Other network resources can work with availability zones in one of two ways:

  • Zonal: Instances are deployed to a specific zone, giving optimal latency performance within that zone, but can connect to all zones in the region.
  • Zone Redundant: Instances are spread across the zone for an active/active configuration.

Examples of the above are:

  • The zone-aware VNet gateways for VPN/ExpressRoute
  • Standard load balancer
  • WAGv2 / WAFv2

Considerations

There are some things to consider when looking at availability zones.

  • Regions: The list of regions that supports availability zones is increasing slowly but it is far from complete. Some regions will not offer this highest level of availability.
  • Catchup: Not every service in Azure is aware of availability zones, but this is changing.

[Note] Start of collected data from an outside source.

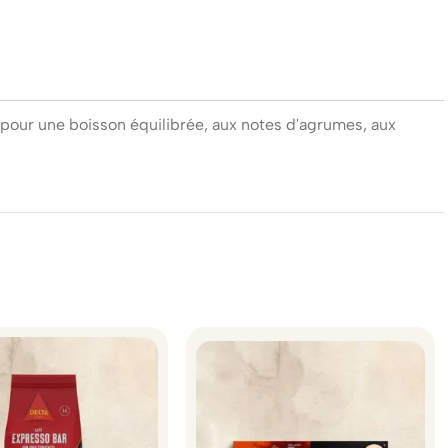
 pour une boisson équilibrée, aux notes d'agrumes, aux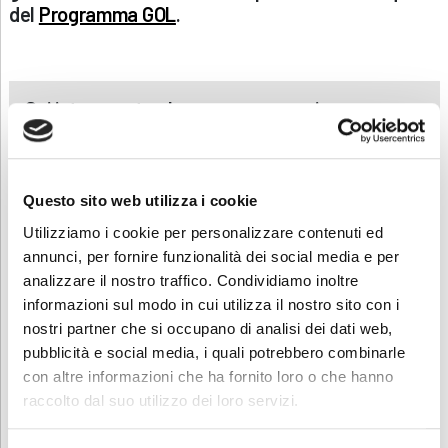
del
Programma GOL
.
Sei interessato al corso ma non sei
disoccupato?
Contattaci
saremo lieti di presentarti la
nostra offerta formativa dedicata.
Questo sito web utilizza i cookie
Utilizziamo i cookie per personalizzare contenuti ed
annunci, per fornire funzionalità dei social media e per
Contatti
analizzare il nostro traffico. Condividiamo inoltre
informazioni sul modo in cui utilizza il nostro sito con i
Per maggiori informazioni contatta la segreteria al numero
035940092 oppure invia una e-mail a
lavoro.trescore@abf.eu
.
nostri partner che si occupano di analisi dei dati web,
pubblicità e social media, i quali potrebbero combinarle
con altre informazioni che ha fornito loro o che hanno
Scarica e condividi la locandina
raccolto dal suo utilizzo dei loro servizi.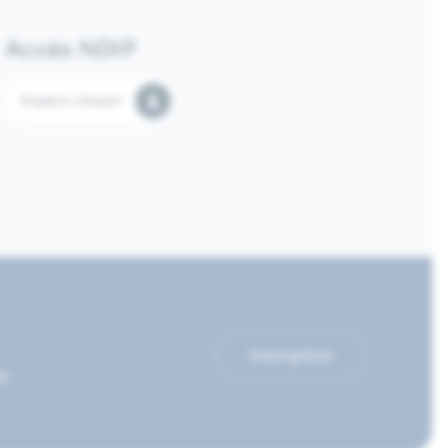
Accès NDIP
Espace citoyen
Inscription
le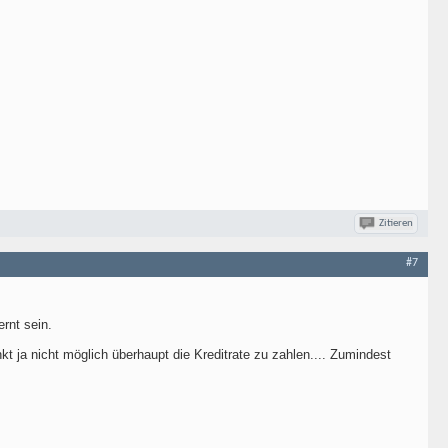
Zitieren
#7
rnt sein.
 ja nicht möglich überhaupt die Kreditrate zu zahlen.... Zumindest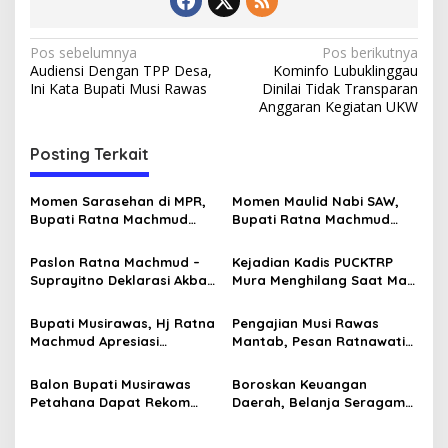
U
n
t
N
Pos sebelumnya
Pos berikutnya
u
Audiensi Dengan TPP Desa,
Kominfo Lubuklinggau
a
k
Ini Kata Bupati Musi Rawas
Dinilai Tidak Transparan
M
v
Anggaran Kegiatan UKW
a
i
s
Posting Terkait
y
g
a
a
r
Momen Sarasehan di MPR,
Momen Maulid Nabi SAW,
a
s
Bupati Ratna Machmud
Bupati Ratna Machmud
k
Optimis Temukan Langkah
Ajak Masyarakat Jayaloka
a
i
Konkret Atasi Masalah
Tingkatkan Iman dan
t
Paslon Ratna Machmud –
Kejadian Kadis PUCKTRP
p
Geopolitik Global
Taqwa
Suprayitno Deklarasi Akbar
Mura Menghilang Saat Mau
Kukuhkan Tekad dan
Dikonfirmasi Dianggap
o
Lanjutkan Musi Rawas
Sebagai Pejabat Baperan
Bupati Musirawas, Hj Ratna
Pengajian Musi Rawas
s
Mantab
Machmud Apresiasi
Mantab, Pesan Ratnawati
Gelaran Expo Apkasi 2024,
Jamaah Jaga Ukhuwah
Ajang Promosi Potensi
dan Kuatkan Iman Taqwa
Balon Bupati Musirawas
Boroskan Keuangan
Daerah
Petahana Dapat Rekom
Daerah, Belanja Seragam
Dukungan Gerindra Yang
SD dan SMP Disdik
Ketuanya Adalah Rival
Musirawas Tak Pedomani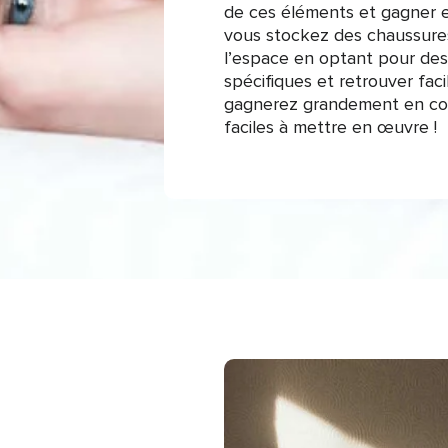
de ces éléments et gagner 
vous stockez des chaussures
l’espace en optant pour de
spécifiques et retrouver fa
gagnerez grandement en con
faciles à mettre en œuvre !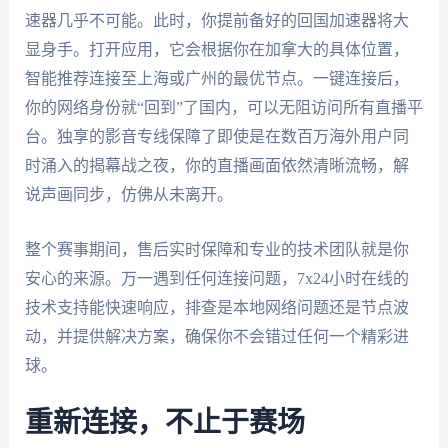
速器几乎不可能。此时，你提前备好的回国加速器将大
显身手。打开应用，它会根据你在加拿大的具体位置，
智能推荐连接至上海或广州的最优节点。一键连接后，
你的网络身份就“回到”了国内，可以无阻访问所有直播平
台。独享的影音专线保障了即使是在数百万海外用户同
时涌入的揭幕战之夜，你的直播画面依然清晰流畅，解
说声画同步，仿佛从未离开。
整个赛事期间，售后实时保障和专业的技术团队就是你
安心的来源。万一遇到任何连接问题，7x24小时在线的
技术支持能快速响应，排查是本地网络问题还是节点波
动，并提供解决方案，确保你不会错过任何一个精彩进
球。
重新连接，不止于赛场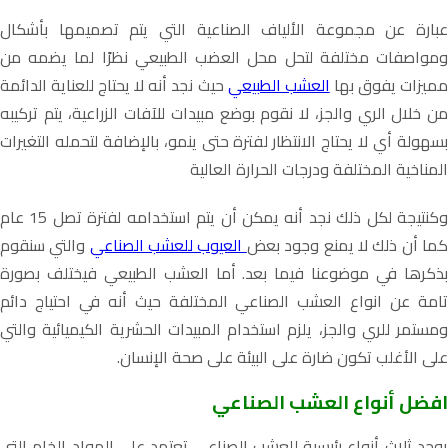
عبارة عن مجموعة الألياف الصناعية التي يتم تصميمها بأشكال
ومواصفات مختلفة لتحل محل العضب الطبيعي نظرًا لما يضمه من
ميزات يفوق بها
العشب الطبيعي
حيث نجد أنه لا يحتاج للعناية الدائمة
من خلال الري والجز، لا نقوم بوضع مبيدات للآفات الزراعية، يتم تركيبه
بسهولة أي لا يحتاج الانتظار لفترة حتى ينمو، بالإضافة لتحمله التغيرات
المناخية المختلفة ودرجات الحرارة العالية
وكنتيجة لكل ذلك نجد أنه يمكن أن يتم استخدامه لفترة تصل 15 عام
ما أن ذلك لا يمنع وجود بعض
العيوب للعشب الصناعي
والتي سنقوم
بذكرها في موضوعنا فيما بعد. أما العشب الطبيعي فيختلف بصورة
تامة عن انواع العشب الصناعي المختلفة حيث أنه في احتياج دائم
ومستمر للري والجز، يلزم استخدام المبيدات الحشرية الكيميائية والتي
على الأغلب تكون ضارة على البيئة على صحة الإنسان.
افضل أنواع العشب الصناعي
يوجد ثلاث أنواع رئيسية للعشب الصناعي تعتمد على المواد الخام التي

Let me give you two examples. The first is VM Boot Diagnostics, a service that I consider critical for seeing the console of the VM and getting serial console access without a network connection to the virtual machine. Boot Diagnostics uses an agent in the VM to write to a storage account. That storage account can be:

  • LRS: 3 replicas reside in a single compute cluster, in a single room, in a single building (availability zone).
  • GRS: LRS plus 3 asynchronous replicas in the paired region, that are not available for write unless Microsoft declares a total disaster for the primary region.

So, if I have a VM in zone 1 and a VM in zone 2, and both write to a storage account that happens to be in zone 1 (I have no control over the storage account location), and zone 1 goes down, there will be issues with the VM in zone 2. The solution would be to use ZRS GPv2 storage for Boot Diagnostics, however, the agent will not support this type of storage configuration. Gotcha!

Azure Advisor will also be a pain in the ass. Noobs are told to rely on Advisor (it is several questions in the new Azure infrastructure exams) for configuration and deployment advice. Advisor will see the above two VMs as being not highly available because they are not (and cannot) be in a common availability set, so you are advised to degrade their SLA by migrating them to a single zone for an availability set configuration – ignore that advice and be prepared to defend the decision from Azure noobs, such as management, auditors, and ill-informed consultants.

Opinion

Availability zones are important – I use them in an architecture pattern that I am working on with several customers. But you need to be aware of what they offer and how certain things do not understand them yet or do not support them yet.